Could you echo the source text of each item below word for word, with no changes?
++++ Stored data ++++
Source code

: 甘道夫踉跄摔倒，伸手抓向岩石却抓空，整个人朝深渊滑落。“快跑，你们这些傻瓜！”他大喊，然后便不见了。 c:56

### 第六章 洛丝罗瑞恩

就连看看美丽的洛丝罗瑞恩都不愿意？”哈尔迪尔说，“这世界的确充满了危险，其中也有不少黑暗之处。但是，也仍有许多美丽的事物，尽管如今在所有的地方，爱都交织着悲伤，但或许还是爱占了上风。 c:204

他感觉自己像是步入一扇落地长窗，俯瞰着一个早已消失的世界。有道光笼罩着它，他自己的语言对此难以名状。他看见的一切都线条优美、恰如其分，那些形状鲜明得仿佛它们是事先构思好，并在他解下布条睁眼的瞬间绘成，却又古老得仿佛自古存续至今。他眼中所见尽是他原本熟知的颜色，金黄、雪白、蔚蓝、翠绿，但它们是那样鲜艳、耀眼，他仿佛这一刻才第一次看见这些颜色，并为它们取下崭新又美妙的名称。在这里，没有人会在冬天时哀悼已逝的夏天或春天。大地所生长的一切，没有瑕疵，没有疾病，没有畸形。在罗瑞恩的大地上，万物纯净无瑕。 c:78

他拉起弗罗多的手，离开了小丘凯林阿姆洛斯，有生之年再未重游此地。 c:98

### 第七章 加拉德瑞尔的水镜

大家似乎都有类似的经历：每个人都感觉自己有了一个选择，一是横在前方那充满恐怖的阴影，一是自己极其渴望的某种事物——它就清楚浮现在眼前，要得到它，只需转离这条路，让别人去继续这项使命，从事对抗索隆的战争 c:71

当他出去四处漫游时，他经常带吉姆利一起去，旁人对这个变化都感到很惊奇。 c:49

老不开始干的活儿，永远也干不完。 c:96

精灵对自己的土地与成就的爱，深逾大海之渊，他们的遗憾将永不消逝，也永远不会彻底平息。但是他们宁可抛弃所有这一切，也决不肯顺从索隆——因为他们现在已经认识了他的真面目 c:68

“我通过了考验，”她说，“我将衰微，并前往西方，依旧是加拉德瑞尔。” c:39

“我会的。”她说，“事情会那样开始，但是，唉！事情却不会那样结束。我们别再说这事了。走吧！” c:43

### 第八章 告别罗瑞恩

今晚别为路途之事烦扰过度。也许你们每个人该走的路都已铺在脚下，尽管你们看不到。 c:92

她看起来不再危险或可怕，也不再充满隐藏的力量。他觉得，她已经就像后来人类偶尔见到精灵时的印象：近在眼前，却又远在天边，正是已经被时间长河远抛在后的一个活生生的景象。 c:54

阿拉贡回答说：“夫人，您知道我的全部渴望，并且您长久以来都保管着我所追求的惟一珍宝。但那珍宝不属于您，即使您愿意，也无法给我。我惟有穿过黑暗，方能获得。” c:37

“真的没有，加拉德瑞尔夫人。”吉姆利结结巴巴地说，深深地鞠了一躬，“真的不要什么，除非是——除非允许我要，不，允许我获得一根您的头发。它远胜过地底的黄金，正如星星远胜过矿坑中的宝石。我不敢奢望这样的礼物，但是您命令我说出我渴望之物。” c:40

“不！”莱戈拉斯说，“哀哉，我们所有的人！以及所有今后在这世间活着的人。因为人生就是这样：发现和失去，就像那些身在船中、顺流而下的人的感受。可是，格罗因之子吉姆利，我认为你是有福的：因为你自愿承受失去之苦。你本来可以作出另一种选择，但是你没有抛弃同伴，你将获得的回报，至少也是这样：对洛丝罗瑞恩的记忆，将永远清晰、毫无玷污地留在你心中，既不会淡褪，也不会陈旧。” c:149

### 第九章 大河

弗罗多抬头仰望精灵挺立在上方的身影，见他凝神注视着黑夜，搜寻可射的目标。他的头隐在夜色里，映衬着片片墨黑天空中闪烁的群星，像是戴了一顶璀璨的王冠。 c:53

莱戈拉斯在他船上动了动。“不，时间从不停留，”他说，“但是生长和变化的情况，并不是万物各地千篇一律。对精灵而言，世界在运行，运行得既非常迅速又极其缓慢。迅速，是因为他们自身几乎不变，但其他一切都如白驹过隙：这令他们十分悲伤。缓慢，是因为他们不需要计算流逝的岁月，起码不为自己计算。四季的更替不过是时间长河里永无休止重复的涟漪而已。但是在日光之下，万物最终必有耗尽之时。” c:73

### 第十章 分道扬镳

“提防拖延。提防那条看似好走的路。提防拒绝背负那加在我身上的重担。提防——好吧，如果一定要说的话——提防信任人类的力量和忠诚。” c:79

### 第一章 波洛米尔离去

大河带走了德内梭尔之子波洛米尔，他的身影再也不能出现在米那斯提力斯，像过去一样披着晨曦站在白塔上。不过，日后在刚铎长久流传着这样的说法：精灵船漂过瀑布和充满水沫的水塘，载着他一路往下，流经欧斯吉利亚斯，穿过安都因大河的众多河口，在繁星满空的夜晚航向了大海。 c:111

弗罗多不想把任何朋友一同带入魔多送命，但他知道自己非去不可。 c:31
++++
▶ Written reply
Source code

: 甘道夫踉跄摔倒，伸手抓向岩石却抓空，整个人朝深渊滑落。“快跑，你们这些傻瓜！”他大喊，然后便不见了。 c:56

### 第六章 洛丝罗瑞恩

就连看看美丽的洛丝罗瑞恩都不愿意？”哈尔迪尔说，“这世界的确充满了危险，其中也有不少黑暗之处。但是，也仍有许多美丽的事物，尽管如今在所有的地方，爱都交织着悲伤，但或许还是爱占了上风。 c:204

他感觉自己像是步入一扇落地长窗，俯瞰着一个早已消失的世界。有道光笼罩着它，他自己的语言对此难以名状。他看见的一切都线条优美、恰如其分，那些形状鲜明得仿佛它们是事先构思好，并在他解下布条睁眼的瞬间绘成，却又古老得仿佛自古存续至今。他眼中所见尽是他原本熟知的颜色，金黄、雪白、蔚蓝、翠绿，但它们是那样鲜艳、耀眼，他仿佛这一刻才第一次看见这些颜色，并为它们取下崭新又美妙的名称。在这里，没有人会在冬天时哀悼已逝的夏天或春天。大地所生长的一切，没有瑕疵，没有疾病，没有畸形。在罗瑞恩的大地上，万物纯净无瑕。 c:78

他拉起弗罗多的手，离开了小丘凯林阿姆洛斯，有生之年再未重游此地。 c:98

### 第七章 加拉德瑞尔的水镜

大家似乎都有类似的经历：每个人都感觉自己有了一个选择，一是横在前方那充满恐怖的阴影，一是自己极其渴望的某种事物——它就清楚浮现在眼前，要得到它，只需转离这条路，让别人去继续这项使命，从事对抗索隆的战争 c:71

当他出去四处漫游时，他经常带吉姆利一起去，旁人对这个变化都感到很惊奇。 c:49

老不开始干的活儿，永远也干不完。 c:96

精灵对自己的土地与成就的爱，深逾大海之渊，他们的遗憾将永不消逝，也永远不会彻底平息。但是他们宁可抛弃所有这一切，也决不肯顺从索隆——因为他们现在已经认识了他的真面目 c:68

“我通过了考验，”她说，“我将衰微，并前往西方，依旧是加拉德瑞尔。” c:39

“我会的。”她说，“事情会那样开始，但是，唉！事情却不会那样结束。我们别再说这事了。走吧！” c:43

### 第八章 告别罗瑞恩

今晚别为路途之事烦扰过度。也许你们每个人该走的路都已铺在脚下，尽管你们看不到。 c:92

她看起来不再危险或可怕，也不再充满隐藏的力量。他觉得，她已经就像后来人类偶尔见到精灵时的印象：近在眼前，却又远在天边，正是已经被时间长河远抛在后的一个活生生的景象。 c:54

阿拉贡回答说：“夫人，您知道我的全部渴望，并且您长久以来都保管着我所追求的惟一珍宝。但那珍宝不属于您，即使您愿意，也无法给我。我惟有穿过黑暗，方能获得。” c:37

“真的没有，加拉德瑞尔夫人。”吉姆利结结巴巴地说，深深地鞠了一躬，“真的不要什么，除非是——除非允许我要，不，允许我获得一根您的头发。它远胜过地底的黄金，正如星星远胜过矿坑中的宝石。我不敢奢望这样的礼物，但是您命令我说出我渴望之物。” c:40

“不！”莱戈拉斯说，“哀哉，我们所有的人！以及所有今后在这世间活着的人。因为人生就是这样：发现和失去，就像那些身在船中、顺流而下的人的感受。可是，格罗因之子吉姆利，我认为你是有福的：因为你自愿承受失去之苦。你本来可以作出另一种选择，但是你没有抛弃同伴，你将获得的回报，至少也是这样：对洛丝罗瑞恩的记忆，将永远清晰、毫无玷污地留在你心中，既不会淡褪，也不会陈旧。” c:149

### 第九章 大河

弗罗多抬头仰望精灵挺立在上方的身影，见他凝神注视着黑夜，搜寻可射的目标。他的头隐在夜色里，映衬着片片墨黑天空中闪烁的群星，像是戴了一顶璀璨的王冠。 c:53

莱戈拉斯在他船上动了动。“不，时间从不停留，”他说，“但是生长和变化的情况，并不是万物各地千篇一律。对精灵而言，世界在运行，运行得既非常迅速又极其缓慢。迅速，是因为他们自身几乎不变，但其他一切都如白驹过隙：这令他们十分悲伤。缓慢，是因为他们不需要计算流逝的岁月，起码不为自己计算。四季的更替不过是时间长河里永无休止重复的涟漪而已。但是在日光之下，万物最终必有耗尽之时。” c:73

### 第十章 分道扬镳

“提防拖延。提防那条看似好走的路。提防拒绝背负那加在我身上的重担。提防——好吧，如果一定要说的话——提防信任人类的力量和忠诚。” c:79

### 第一章 波洛米尔离去

大河带走了德内梭尔之子波洛米尔，他的身影再也不能出现在米那斯提力斯，像过去一样披着晨曦站在白塔上。不过，日后在刚铎长久流传着这样的说法：精灵船漂过瀑布和充满水沫的水塘，载着他一路往下，流经欧斯吉利亚斯，穿过安都因大河的众多河口，在繁星满空的夜晚航向了大海。 c:111

弗罗多不想把任何朋友一同带入魔多送命，但他知道自己非去不可。 c:31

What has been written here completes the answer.